Experimental and theoretical investigations of shear transfer across cracks in reinforced concrete panels

Author: Nicola Gehri
Language: English

Abstract

Within the scope of this master's thesis, the behaviour of reinforced concrete panels and in particular the shear transfer across cracks is investigated theoretically and experimentally. A fixed cracked membrane model based on the cracked membrane model from Kaufmann is developed and numerically implemented. The extensions mainly include the modified tension chord model for small strains from Seelhofer and a simplified consideration of the bond shear stress influence on the concrete deformations. Three established aggregate interlock models, developed by means of push-off tests on pre-cracked specimens are examined for their applicability on large-scale panels. The predictions of test results are compared and evaluated with experimental measurements.
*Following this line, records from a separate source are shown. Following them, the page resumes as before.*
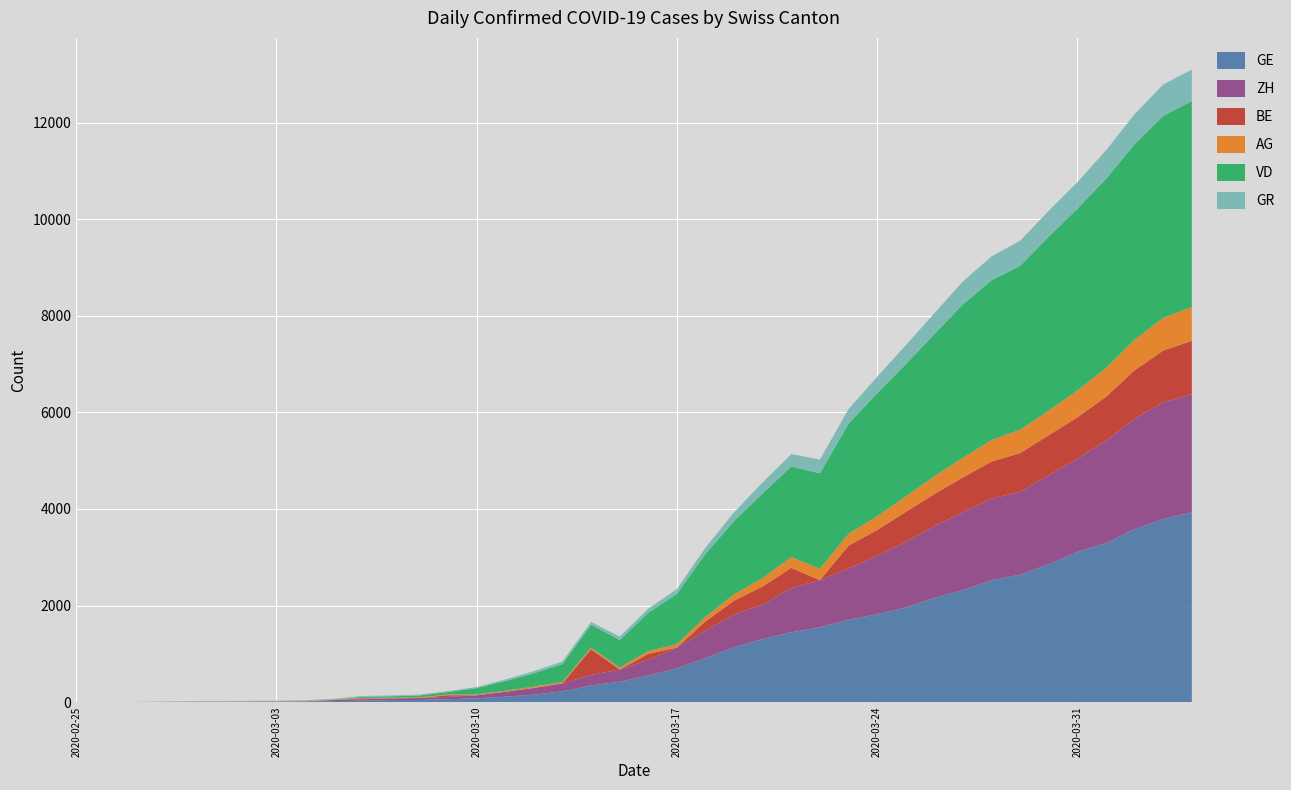

Reading left to right, what are all the values shown in this chart?

GE: 0	1	1	4	8	9	10	13	15	20	29	42	44	59	79	112	153	224	343	425	549	701	911	1139	1307	1445	1549	1703	1820	1959	2160	2321	2527	2638	2855	3109	3289	3582	3793	3928
ZH: 0	0	0	0	0	0	0	0	0	23	29	34	40	49	62	101	140	163	218	250	326	429	568	679	711	918	977	1066	1212	1356	1488	1614	1688	1720	1846	1934	2123	2287	2415	2448
BE: 0	0	0	0	0	0	0	0	0	0	17	0	0	34	0	0	0	0	532	0	123	0	193	282	377	418	0	470	532	624	660	718	767	798	826	856	909	1003	1073	1106
AG: 0	1	1	1	3	4	7	7	10	11	12	14	14	15	18	20	27	30	33	43	56	69	96	134	175	223	235	245	283	318	367	407	444	485	506	554	596	631	673	702
VD: 0	0	0	0	0	0	0	0	0	0	23	30	40	51	130	203	277	370	477	566	797	1040	1304	1515	1755	1874	1976	2282	2547	2739	2944	3178	3309	3394	3606	3765	3917	4051	4186	4258
GR: 0	2	2	6	6	6	9	9	12	14	16	17	18	18	22	31	43	53	56	71	84	101	128	182	226	258	284	300	343	393	433	474	495	519	535	547	592	622	649	657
Hence, three different large-scale panel tests, conducted in the Large Universal Shell Element Tester (LUSET) at the ETH Zurich, are analysed. Two panels with different amounts of reinforcement are tested in pure shear and one specimen is loaded in shear with imposed longitudinal strain. Novel distributed optical instrumentation techniques containing full-field digital image correlation of concrete surfaces and fibre optical measurement of the reinforcement along the entire length of the reinforcing bars allow the determination of deformations, crack kinematics, crack stresses and internal forces in concrete and reinforcement. For that purpose, evaluations of the crack detection and crack measurements, which are based on the results of the digital image correlation, are combined with the measurements of the fibre optical sensors. The comparisons of predicted and measured values show the strengths and weaknesses of several concepts of the fixed crack membrane model and the used aggregate interlock relationships. Additionally, the assessment of experimental results reveals the complexity of data evaluation processes. However, the novel instrumentation techniques have a great potential to increase knowledge in structural concrete in many aspects.